# Setting Tool Offsets - Which Tool Table?



## TomS (Sep 18, 2016)

I'm at the point in my CNC learning curve where I want to set up and use tool tables.  I think I've got the data entry principles figured out.  Here goes.  I have a 1" travel dial indicator as my Tool 0 that I set to Z zero on my gauge block.  I then load each tool and bring it down and touch off on the gauge block then enter the offset (+ or -) in one of the tool tables.  When I setup to machine a part I will then set Tool 0 to top of part and zero the Z axis DRO.  The tool offsets will then be set for the part.  Am I headed in the right direction?    

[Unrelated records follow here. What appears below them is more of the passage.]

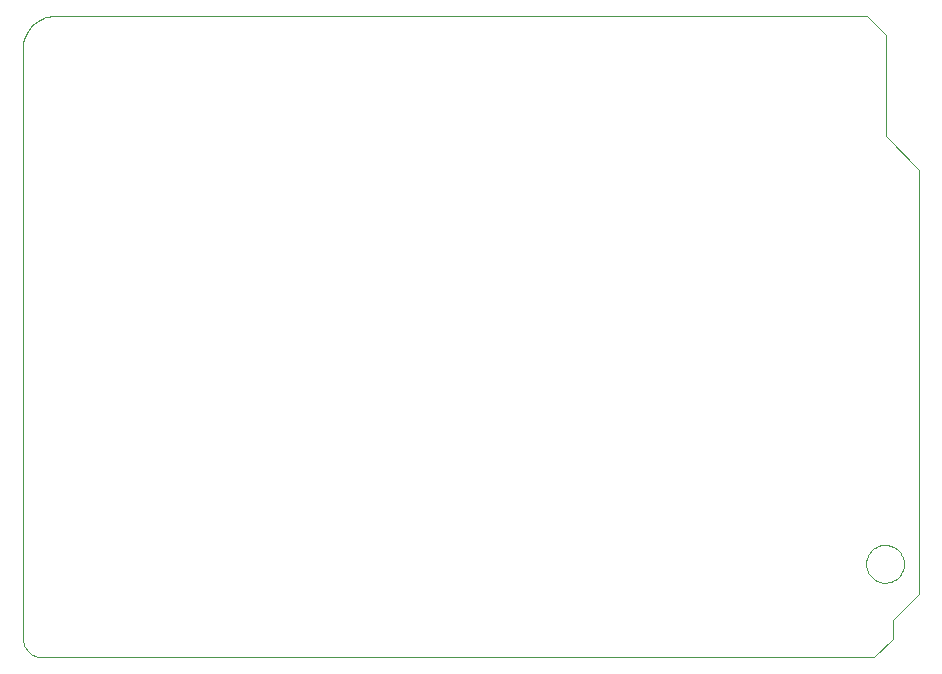
<source format=gbp>
G75*
G70*
%OFA0B0*%
%FSLAX24Y24*%
%IPPOS*%
%LPD*%
%AMOC8*
5,1,8,0,0,1.08239X$1,22.5*
%
%ADD10C,0.0000*%
%ADD11C,0.0039*%
D10*
X029336Y004277D02*
X029338Y004327D01*
X029344Y004377D01*
X029354Y004426D01*
X029368Y004474D01*
X029385Y004521D01*
X029406Y004566D01*
X029431Y004610D01*
X029459Y004651D01*
X029491Y004690D01*
X029525Y004727D01*
X029562Y004761D01*
X029602Y004791D01*
X029644Y004818D01*
X029688Y004842D01*
X029734Y004863D01*
X029781Y004879D01*
X029829Y004892D01*
X029879Y004901D01*
X029928Y004906D01*
X029979Y004907D01*
X030029Y004904D01*
X030078Y004897D01*
X030127Y004886D01*
X030175Y004871D01*
X030221Y004853D01*
X030266Y004831D01*
X030309Y004805D01*
X030350Y004776D01*
X030389Y004744D01*
X030425Y004709D01*
X030457Y004671D01*
X030487Y004631D01*
X030514Y004588D01*
X030537Y004544D01*
X030556Y004498D01*
X030572Y004450D01*
X030584Y004401D01*
X030592Y004352D01*
X030596Y004302D01*
X030596Y004252D01*
X030592Y004202D01*
X030584Y004153D01*
X030572Y004104D01*
X030556Y004056D01*
X030537Y004010D01*
X030514Y003966D01*
X030487Y003923D01*
X030457Y003883D01*
X030425Y003845D01*
X030389Y003810D01*
X030350Y003778D01*
X030309Y003749D01*
X030266Y003723D01*
X030221Y003701D01*
X030175Y003683D01*
X030127Y003668D01*
X030078Y003657D01*
X030029Y003650D01*
X029979Y003647D01*
X029928Y003648D01*
X029879Y003653D01*
X029829Y003662D01*
X029781Y003675D01*
X029734Y003691D01*
X029688Y003712D01*
X029644Y003736D01*
X029602Y003763D01*
X029562Y003793D01*
X029525Y003827D01*
X029491Y003864D01*
X029459Y003903D01*
X029431Y003944D01*
X029406Y003988D01*
X029385Y004033D01*
X029368Y004080D01*
X029354Y004128D01*
X029344Y004177D01*
X029338Y004227D01*
X029336Y004277D01*
D11*
X029607Y001160D02*
X001857Y001160D01*
X001808Y001162D01*
X001759Y001168D01*
X001711Y001177D01*
X001664Y001191D01*
X001618Y001208D01*
X001573Y001228D01*
X001530Y001252D01*
X001490Y001279D01*
X001451Y001310D01*
X001415Y001343D01*
X001382Y001379D01*
X001351Y001418D01*
X001324Y001458D01*
X001300Y001501D01*
X001280Y001546D01*
X001263Y001592D01*
X001249Y001639D01*
X001240Y001687D01*
X001234Y001736D01*
X001232Y001785D01*
X001232Y021535D01*
X001238Y021600D01*
X001247Y021663D01*
X001261Y021726D01*
X001278Y021788D01*
X001299Y021849D01*
X001323Y021909D01*
X001352Y021967D01*
X001383Y022023D01*
X001418Y022077D01*
X001456Y022129D01*
X001497Y022178D01*
X001542Y022225D01*
X001589Y022270D01*
X001638Y022311D01*
X001690Y022349D01*
X001744Y022384D01*
X001800Y022415D01*
X001858Y022444D01*
X001918Y022468D01*
X001979Y022489D01*
X002041Y022506D01*
X002104Y022520D01*
X002167Y022529D01*
X002232Y022535D01*
X029357Y022535D01*
X029982Y021910D01*
X029982Y018535D01*
X031107Y017410D01*
X031107Y003285D01*
X030232Y002410D01*
X030232Y001785D01*
X029607Y001160D01*
M02*

</source>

Mach 3 has it's tool table as does each of the CAM programs I use (D2NC, CamBam, Fusion 360.  My question is which tool table takes precedent when running Gcode?  I'm assuming it's Mach 3 but need to ask so I don't crash a tool into my vise or table.  Do I need to populate all of the tool tables with data?  I would prefer to use one table, if possible, so I don't have to update all four.  I looked on the net but couldn't find a clear answer to my question.

Thanks,

Tom S.


----------



## RJSakowski (Sep 18, 2016)

Mach 3 reads the offset entered into its tool table that corresponds to the specified tool number.  So a block of G code like  T2 G43 H2 M6 will enable tool offset and  load the offset for tool #2


----------



## TomS (Sep 18, 2016)

RJSakowski said:


> Mach 3 reads the offset entered into its tool table that corresponds to the specified tool number.  So a block of G code like  T2 G43 H2 M6 will enable tool offset and  load the offset for tool #2



Thanks for your feedback.  I believe I've got it.  The Mach 3 tool table provides tool length offset data while the CAM tool table provides radial offset data. 

Tom S.


----------



## cs900 (Sep 19, 2016)

Mach3 will also do radial tool offsets for the use with cutter comp (G41, G42) operations. I typically fill out the length and diameter column in mach3, and quite often i'll use the wear offset to make small tweaks if something is coming out of tolerance.


----------